Letters to the Editor
That's Capitalism, FolksI HAVE very mixed emotions about the plight of both the residents of the Surf and Sand Mobile Home Park as well as the owner, Mr. Ronald Reed ("Mobile Homeless," Currents, Aug. 5). On one hand, the residents may be unable to afford to relocate, or will lose substantial amounts on money invested in their mobile homes in the form of landscaping, decks, or upgrades to the mobile homes. It will be very difficult for these people to find similar accommodations in terms of cost and quality of life. One easily empathizes with the residents when considering what it would be like to be evicted from a beloved home for the sake of someone else's monetary gain.
On the other hand, these people have known all along that they are simply renting plots of land where they keep their mobile homes. Just because they have become accustomed to, and had expectations of living in, their current location in no way obligates Mr. Reed to continue renting his land to them. What is the point of owning land if people who don't own it can dictate what you do with it for their own interests? While not quite as egregious as, say, the invocation of eminent domain, it still seems to contradict what anyone would expect a property owner's rights to be. One also easily empathizes with Mr. Reed when considering what it would be like to have people telling you what you can or must do with property that you own.

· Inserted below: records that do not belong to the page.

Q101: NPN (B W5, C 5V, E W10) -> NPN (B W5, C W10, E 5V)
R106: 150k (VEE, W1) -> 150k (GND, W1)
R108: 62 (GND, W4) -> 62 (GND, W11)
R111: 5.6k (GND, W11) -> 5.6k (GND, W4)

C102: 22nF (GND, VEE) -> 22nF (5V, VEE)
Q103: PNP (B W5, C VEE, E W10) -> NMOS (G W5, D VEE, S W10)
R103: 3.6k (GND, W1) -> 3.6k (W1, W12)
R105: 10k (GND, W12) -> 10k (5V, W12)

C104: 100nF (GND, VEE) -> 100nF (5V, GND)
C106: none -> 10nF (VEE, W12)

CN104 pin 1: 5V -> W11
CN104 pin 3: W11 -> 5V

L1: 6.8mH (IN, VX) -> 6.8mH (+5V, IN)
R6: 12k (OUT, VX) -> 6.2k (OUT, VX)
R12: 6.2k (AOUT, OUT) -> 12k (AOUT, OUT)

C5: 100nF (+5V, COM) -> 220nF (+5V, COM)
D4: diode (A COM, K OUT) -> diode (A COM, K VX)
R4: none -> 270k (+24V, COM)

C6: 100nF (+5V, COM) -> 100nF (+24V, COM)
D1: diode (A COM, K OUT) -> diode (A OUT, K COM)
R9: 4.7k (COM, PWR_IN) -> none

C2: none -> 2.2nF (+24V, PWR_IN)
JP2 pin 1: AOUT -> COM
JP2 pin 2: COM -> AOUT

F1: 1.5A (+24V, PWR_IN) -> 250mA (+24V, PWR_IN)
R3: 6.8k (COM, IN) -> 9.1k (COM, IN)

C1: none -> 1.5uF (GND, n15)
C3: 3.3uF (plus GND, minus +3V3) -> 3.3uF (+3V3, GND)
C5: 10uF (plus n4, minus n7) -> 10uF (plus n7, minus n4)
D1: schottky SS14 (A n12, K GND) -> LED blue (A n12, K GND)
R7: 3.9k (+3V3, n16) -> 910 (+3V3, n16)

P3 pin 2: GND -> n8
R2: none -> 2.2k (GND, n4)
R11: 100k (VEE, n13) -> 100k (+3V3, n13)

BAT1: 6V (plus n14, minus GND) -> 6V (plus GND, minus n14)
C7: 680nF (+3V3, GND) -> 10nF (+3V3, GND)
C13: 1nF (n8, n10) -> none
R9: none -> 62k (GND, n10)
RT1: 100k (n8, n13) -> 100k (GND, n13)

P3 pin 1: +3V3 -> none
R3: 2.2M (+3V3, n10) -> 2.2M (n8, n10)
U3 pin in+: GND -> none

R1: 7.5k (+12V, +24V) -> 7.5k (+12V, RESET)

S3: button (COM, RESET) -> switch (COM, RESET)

Sandy Williams, vice president of the Surf and Sand residents association, cites Mr. Reed's desire to sell his property for maximum profit as a major stumbling block to simply selling the property to the residents. While selling to them would seem like the compassionate, Christian thing to do, we're talking about business, where compassion and Christianity are given no quarter. The very foundation of our society demands that Mr. Reed be allowed to receive as much profit as the market will allow for the sale of his property. As distasteful as it may seem when we consider the heartbreak and hardship this is bound to cause the residents of the park, that's capitalism, folks.
The "right" thing to do would be to have the residents buy the park at fair market value. For some reason not addressed in the article, this doesn't appear to be an option. Presumably, property law or the financial inability of the residents is the problem. The city can't afford to buy it and, even if it could, why would the taxpaying citizens want our tax dollars go to purchase land for someone else? The people of Capitola as private citizens, in a huge outpouring of unity and compassion, could collectively chip in and help provide funding that provides an equitable solution for residents and Mr. Reed alike. That seems extremely unlikely. I, personally, would prefer to donate that money to help cancer-stricken and/or starving children. Or save that money for my retirement.
What is going to happen is that, on Dec. 31, the park will be vacated by heartbroken residents. At around that same time, Mr. Reed will sell the property for an appropriate profit, the city will reap the tax benefit, and life will go on for most of us as if nothing had ever happened.
Blackmail on Golf Club DriveI REALLY felt a strong desire to respond to "Open Space Upset" (Currents, Aug. 5). I have lived here in Santa Cruz County (Felton area) for 39 years. I really feel for that family, who have owned that property for 100 years. It almost feels like blackmail to me: "I will give you the toilet if you let us build 100 homes." Gee, that's a real winner deal! Not!
People who have no great family heritage ties don't have a clue what that woman feels.
I would hate to see Pogonip developed. This town has been massacred with development. Even the article stated we are almost at capacity. Then what? Take that development and stick it somewhere else. Especially when that land is stated as having the best soil. How stupid is that?
My hope for her and her family is that some rich person(s) or foundation gives her the money to buy the permits to fix her house and tell that so-and-so on the top of the hill to shove off!!
First Poem A SuccessMANY THANKS! "Local Poets, Local Inspiration" (Streetsigns, Aug. 5) looks great and, judging from the feedback I'm getting, we're off to a good start. Congratulations, Santa Cruz Weekly, for taking the chance.
The Newsmag of ChoiceI WANTED to thank the Santa Cruz Weekly for the "15 minutes" of fame ("Beach Ball," Cover Story, July 22) and the very professional journalist/photographer Curtis Cartier. Also too, that the Metro/Santa Cruz Weekly is reflecting some of the "core" things that make Santa Cruz "charmed." We are all here just soaking it up, but the Santa Cruz Weekly, through photos and text, is capturing what charms us humans and pets about this Magical Place.
I expect to see the Santa Cruz Weekly become the newsmag of choice for the residents here. All of your advertisers will be sought after for their goods and services, and we will all bask in the wonder of "it." Lots of love to your staff and "shapers."